◆ PROBLEM DESCRIPTION ◆
Please transcribe exactly, and only, the lines of the data below between the line holding "Бесплатная доставка за 2 часа по Минску" and the line holding "74% Вискоза, 23% Полиамид, 3% Эластан", inclusive.

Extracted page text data
■ ■ ■ ■ ■

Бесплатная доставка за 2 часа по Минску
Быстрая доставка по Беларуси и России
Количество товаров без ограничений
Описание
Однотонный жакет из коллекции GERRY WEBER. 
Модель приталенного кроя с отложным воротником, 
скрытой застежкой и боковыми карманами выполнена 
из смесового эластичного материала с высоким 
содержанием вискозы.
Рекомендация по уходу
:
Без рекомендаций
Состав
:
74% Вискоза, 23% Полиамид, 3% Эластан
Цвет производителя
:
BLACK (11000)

■ ■ ■ ■ ■

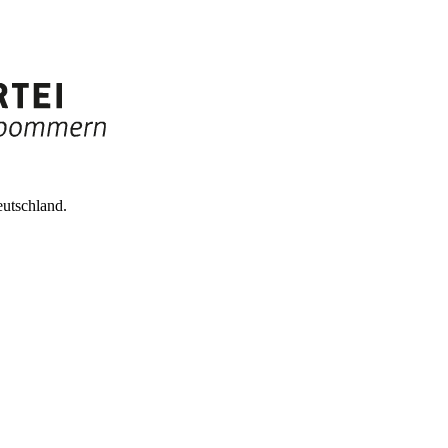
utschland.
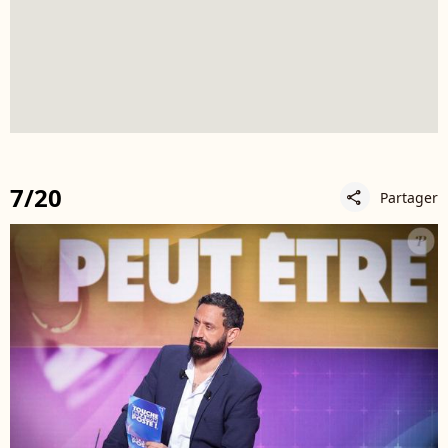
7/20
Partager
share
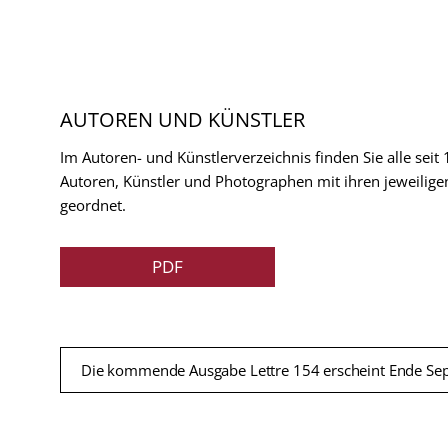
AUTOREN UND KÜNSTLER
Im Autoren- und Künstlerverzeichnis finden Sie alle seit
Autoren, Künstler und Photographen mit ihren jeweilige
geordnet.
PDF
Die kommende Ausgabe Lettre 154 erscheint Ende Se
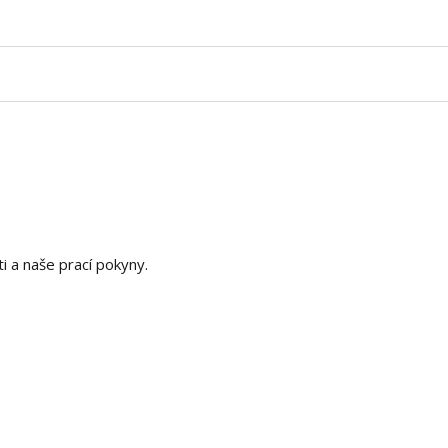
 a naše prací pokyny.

■ ■ ■ ■ ■

◆ EXERCISE SOLUTION ◆
Бесплатная доставка за 2 часа по Минску
Быстрая доставка по Беларуси и России
Количество товаров без ограничений
Описание
Однотонный жакет из коллекции GERRY WEBER. 
Модель приталенного кроя с отложным воротником, 
скрытой застежкой и боковыми карманами выполнена 
из смесового эластичного материала с высоким 
содержанием вискозы.
Рекомендация по уходу
:
Без рекомендаций
Состав
:
74% Вискоза, 23% Полиамид, 3% Эластан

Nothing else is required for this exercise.